From 17–19 March 2026, JLE brought together apprentices from right across New Zealand for the inaugural Apprentice Training & Development Week — a first-of-its-kind event for the business, held across New Plymouth and Hawera.
The week was purpose-built around one idea: that the best investment JLE can make is in its own people — the electrical, mechanical, instrumentation, and inspection trades professionals of tomorrow.
Day One: The Bigger Picture
The week opened in New Plymouth with a full day of presentations and guest speakers, giving our electrical and mechanical apprentices a deeper look into the wider JLE business — the opportunities available across industrial maintenance, fabrication, inspection, and instrumentation, the expectations of working as part of a skilled contractor workforce, and the real impact each person can have across the company.
The day closed with a team challenge that came through loud and clear in feedback as the highlight of the entire week.
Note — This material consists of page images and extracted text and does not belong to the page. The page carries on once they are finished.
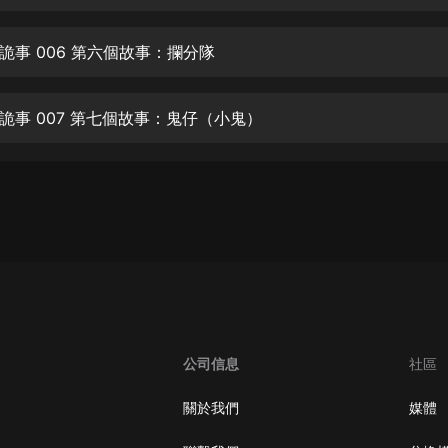
生命科學篇1-2·猴子警長科學探案記|
寶寶巴士科普
寶寶巴士
詭事 006 第六個故事：攔分隊
【新民間劇場】我的老千江湖｜ 有聲
的紫襟｜ 魔幻千手
詭事 007 第七個故事：鬼仔（小鬼）
有聲的紫襟
《夜色鋼琴曲》
夜色鋼琴曲趙海洋
太荒吞天訣丨熱血玄幻丨紫襟領銜有
聲劇
有聲的紫襟
嫡女貴嫁 | 一刀蘇蘇團隊制作 | 古言
宮鬥重生爽文 多人有聲劇
公司信息
社區
一刀蘇蘇
中國大案紀實 | 每日一驚案！真實案
關於我們
媒體
件恐怖刑偵尚文
大舌頭尚文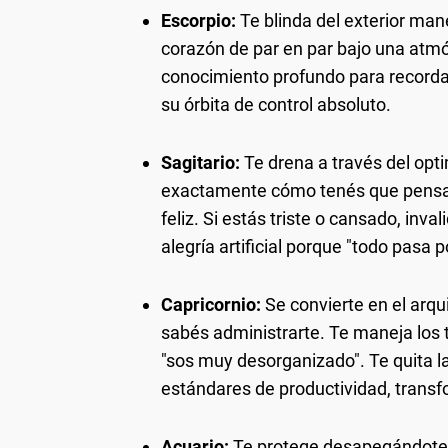
Escorpio:
Te blinda del exterior mane
corazón de par en par bajo una atmó
conocimiento profundo para recordar
su órbita de control absoluto.
Sagitario:
Te drena a través del opt
exactamente cómo tenés que pensar 
feliz. Si estás triste o cansado, inv
alegría artificial porque "todo pasa p
Capricornio:
Se convierte en el arqu
sabés administrarte. Te maneja los 
"sos muy desorganizado". Te quita la
estándares de productividad, transf
Acuario:
Te protege desapegándote d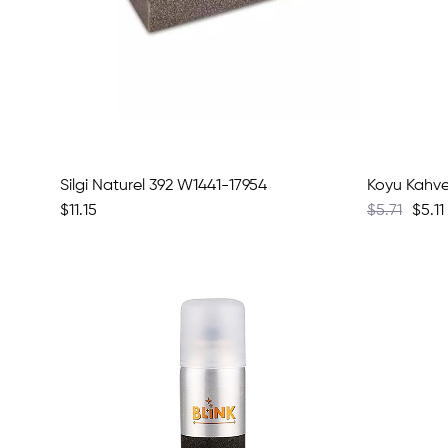
Silgi Naturel 392 W1441-17954
$11.15
$5.71
$5.11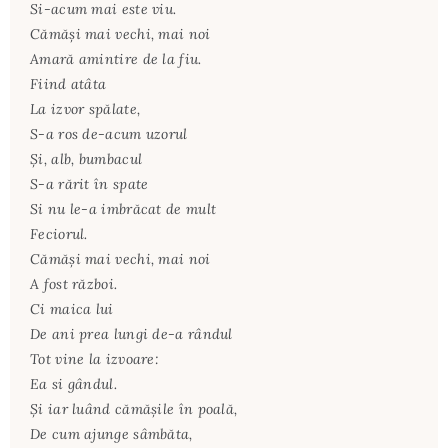
Si-acum mai este viu.
Cămăşi mai vechi, mai noi
Amară amintire de la fiu.
Fiind atâta
La izvor spălate,
S-a ros de-acum uzorul
Şi, alb, bumbacul
S-a rărit în spate
Si nu le-a imbrăcat de mult
Feciorul.
Cămăşi mai vechi, mai noi
A fost război.
Ci maica lui
De ani prea lungi de-a rândul
Tot vine la izvoare:
Ea si gândul.
Şi iar luând cămăşile în poală,
De cum ajunge sâmbăta,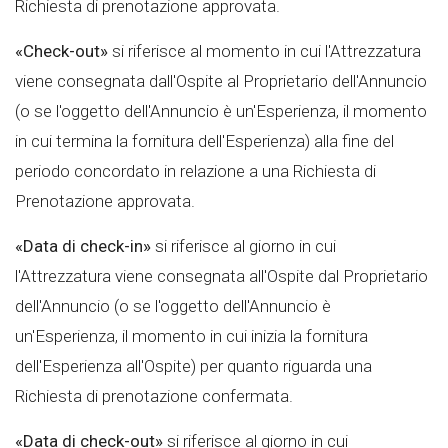
Richiesta di prenotazione approvata.
«Check-out»
si riferisce al momento in cui l'Attrezzatura
viene consegnata dall'Ospite al Proprietario dell'Annuncio
(o se l'oggetto dell'Annuncio è un'Esperienza, il momento
in cui termina la fornitura dell'Esperienza) alla fine del
periodo concordato in relazione a una Richiesta di
Prenotazione approvata.
«Data di check-in»
si riferisce al giorno in cui
l'Attrezzatura viene consegnata all'Ospite dal Proprietario
dell'Annuncio (o se l'oggetto dell'Annuncio è
un'Esperienza, il momento in cui inizia la fornitura
dell'Esperienza all'Ospite) per quanto riguarda una
Richiesta di prenotazione confermata.
«Data di check-out»
si riferisce al giorno in cui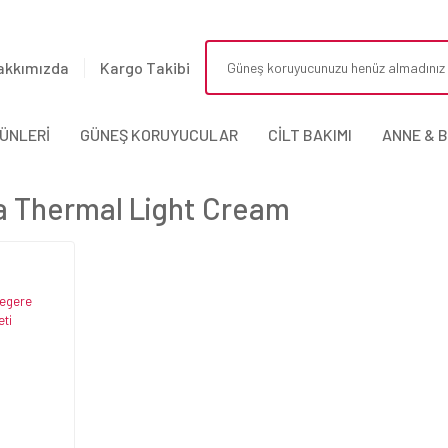
akkımızda
Kargo Takibi
ÜNLERİ
GÜNEŞ KORUYUCULAR
CİLT BAKIMI
ANNE & 
ia Thermal Light Cream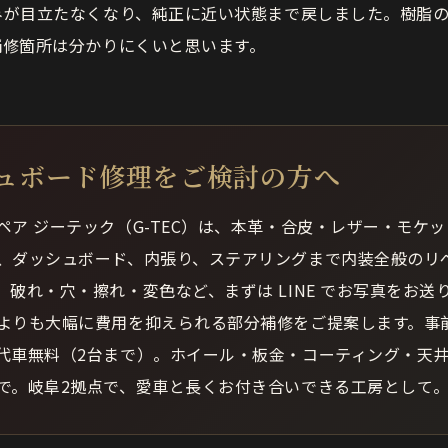
みが目立たなくなり、純正に近い状態まで戻しました。樹脂
補修箇所は分かりにくいと思います。
ュボード修理をご検討の方へ
ペア ジーテック（G-TEC）は、本革・合皮・レザー・モケ
、ダッシュボード、内張り、ステアリングまで内装全般のリ
。破れ・穴・擦れ・変色など、まずは LINE でお写真をお送
よりも大幅に費用を抑えられる部分補修をご提案します。事
代車無料（2台まで）。ホイール・板金・コーティング・天
で。岐阜2拠点で、愛車と長くお付き合いできる工房として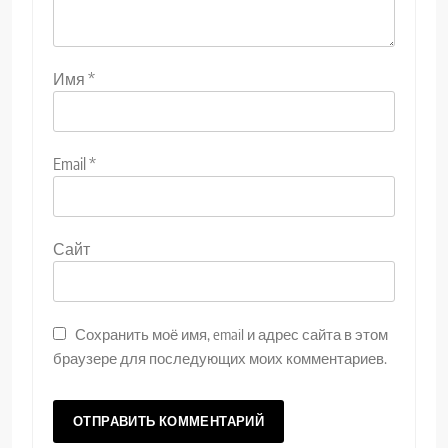
Имя
*
Email
*
Сайт
Сохранить моё имя, email и адрес сайта в этом
браузере для последующих моих комментариев.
Not just for the activity itself, but for what it represented: electrical and mechanical apprentices from across the country, many meeting each other for the first time, learning and competing together.
Feedback from the sessions pointed clearly to one preference: apprentices want to be doing, not just listening. It's a note well taken, and one that shaped how the rest of the week was designed.
Day Two: Hands On
Day Two was where the week shifted gear — and the feedback reflected it.
Our electrical and mechanical apprentices rotated through a series of discipline-specific practical stations covering skills core to industrial maintenance, fabrication, inspection, and instrumentation work. Each station was designed to challenge existing trade knowledge and introduce new ones — the kind of hands-on experience that separates good contractors from great ones.
What made it work wasn't just the content. Current JLE tradespeople, some familiar faces from the retired JLE crew, and other industry professionals from across the electrical, mechanical, instrumentation, and inspection fields all rolled up their sleeves to make the day happen. That kind of practical, person-to-person knowledge transfer is exactly what a week like this is built for.
Day Three: The Week's Best Session
The final day moved to Hawera and went out on a high. Electrical and mechanical apprentices came together for a headline practical session - the best single result across the entire week — before getting a cross-trade window into each other's disciplines and what JLE delivers across industrial maintenance, fabrication, inspection, and instrumentation contracting.
By the Numbers
The overall average score across ATDW 2026 was 8.2 out of 10 — a strong result for a first-time event across such a broad range of trades disciplines, and a solid foundation to build on.
What's Next
The feedback from our electrical and mechanical apprentices was constructive and direct — exactly what JLE asked for. Planning for ATDW 2027 is already underway, with refinements in mind across structure, group sizes, and content delivery — ensuring the programme continues to reflect the full breadth of what JLE does across electrical, mechanical, instrumentation, inspection, fabrication, and industrial maintenance contracting.
One piece of feedback summed it up well:
"Amazing week all round — no complaints. Appreciate the time and effort, plus money, put into us apprentices — the investment for the future."
That's the point. ATDW isn't just a training week — it's a statement about how JLE invests in the next generation of trades professionals across every discipline we operate in. We'll see you in 2027.